Tears are streaming down Aaron's face now, but I feel nothing. No guilt, no sympathy, no regret. Just cold, clear certainty.
"So here's what's going to happen," I continue, standing and turning to Victor. "He's going to live. But not because I'm merciful. Because I want him to live with the knowledge that he lost the best thing that ever happened to him to his own father. I want him to wake up every day knowing that I chose someone else, someone better, someone who actually deserves me."
Victor's smile is slow and deeply satisfied. "An elegant solution, sweetheart. But what guarantee do we have that he won't cause problems for us in the future?"
I look down at Aaron, broken and sobbing in his chair, and feel nothing but contempt.
"Look at him," I say dismissively. "What's he going to do? Call the police and tell them his father stole his girlfriend? Try to expose your business and end up mysteriously disappearing?He's not brave enough for revenge, Victor. He's not strong enough to be a real threat."
"You're probably right," Victor agrees. "But I prefer certainty to probability."
"Then let me provide it." I kneel down again, grabbing Aaron's chin and forcing him to look at me. "You're going to leave here and never contact either of us again. You're going to tell anyone who asks that you wished us well and moved on with your life. And you're going to live with the knowledge that the woman you thought you loved chose your father over you because he's everything you'll never be."
"And if he doesn't comply?" Victor asks with interest.
"Then you'll kill him," I say simply, the words coming easier than they should. "And I'll help you bury the body."
The silence that follows is deafening. Patrick looks impressed. Victor looks proud. And Aaron looks like I've just reached into his chest and crushed his heart with my bare hands.
Which, I suppose, I have.
"Outstanding," Victor says finally. "Patrick, untie him."
As the ropes fall away from Aaron's wrists, the girl who drove up this mountain—heartbroken, desperate, clinging to the hope of salvaging a relationship with a man who never deserved her—is gone.
In her place stands someone harder, colder, infinitely more dangerous.
Someone worthy of Victor Strickland.
"Merry Christmas, Aaron," I say as he stumbles toward the door on unsteady legs. "Try not to drive off a cliff on your way home. That would be such a tragic accident."
The threat is delivered with perfect sweetness, and I see him flinch at the implications.
When the door closes behind him, Victor turns to me with something approaching awe.
"Perfect," he murmurs, pulling me into his arms. "Absolutely perfect. You're everything I knew you could become."

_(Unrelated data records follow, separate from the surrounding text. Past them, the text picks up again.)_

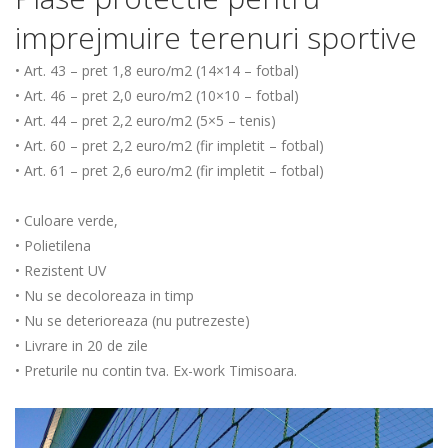
imprejmuire terenuri sportive
• Art. 43 – pret 1,8 euro/m2 (14×14 – fotbal)
• Art. 46 – pret 2,0 euro/m2 (10×10 – fotbal)
• Art. 44 – pret 2,2 euro/m2 (5×5 – tenis)
• Art. 60 – pret 2,2 euro/m2 (fir impletit – fotbal)
• Art. 61 – pret 2,6 euro/m2 (fir impletit – fotbal)
• Culoare verde,
• Polietilena
• Rezistent UV
• Nu se decoloreaza in timp
• Nu se deterioreaza (nu putrezeste)
• Livrare in 20 de zile
• Preturile nu contin tva. Ex-work Timisoara.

As he kisses me beneath the Christmas tree, surrounded by the evidence of wealth and power and complete moral flexibility, I realize something:
I've never been happier in my entire life.

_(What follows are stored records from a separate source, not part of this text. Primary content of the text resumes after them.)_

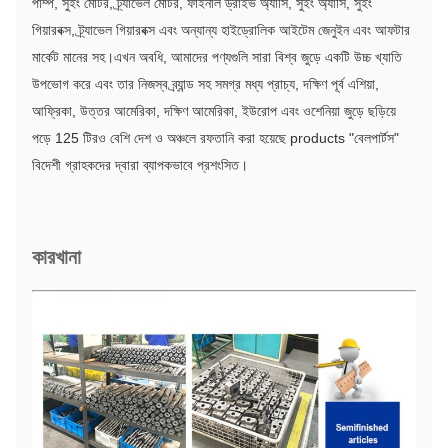
পাম্প, সুইং মোটর, ট্র্যাভেল মোটর, ফাইনাল ড্রাইভ অ্যাসি, সুইং অ্যাসি, সুইং
গিয়ারবক্স, ট্র্যাভেল গিয়ারবক্স এবং অন্যান্য হাইড্রোলিক আইটেম জেনুইন এবং আফটার
মার্কেট মানের সহ।এখন অবধি, আমাদের পণ্যগুলি সারা বিশ্ব জুড়ে একটি উচ্চ খ্যাতি
উপভোগ করে এবং তার নিজস্ব ব্র্যান্ড সহ সমগ্র মধ্য প্রাচ্য, দক্ষিণ পূর্ব এশিয়া,
আফ্রিকা, উত্তর আমেরিকা, দক্ষিণ আমেরিকা, ইউরোপ এবং ওশেনিয়া জুড়ে ছড়িয়ে
পড়ে 125 টিরও বেশি দেশ ও অঞ্চলে রফতানি করা হয়েছে products "বেলপার্টস"
বিদেশী গ্রাহকদের দ্বারা ব্যাপকভাবে প্রশংসিত।
কারখানা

The good girl is dead. Long live the queen.
Chapter twenty-one
Victor
All I can focus on is the woman in my arms. My dark queen, my perfect partner, my greatest creation. The transformation I just witnessed was more beautiful than any work of art, more thrilling than any business conquest.
She destroyed my son with words alone. Broke him completely without laying a finger on him. And the way she looked while doing it—cold, calculating, absolutely ruthless—was the most arousing thing I've ever seen.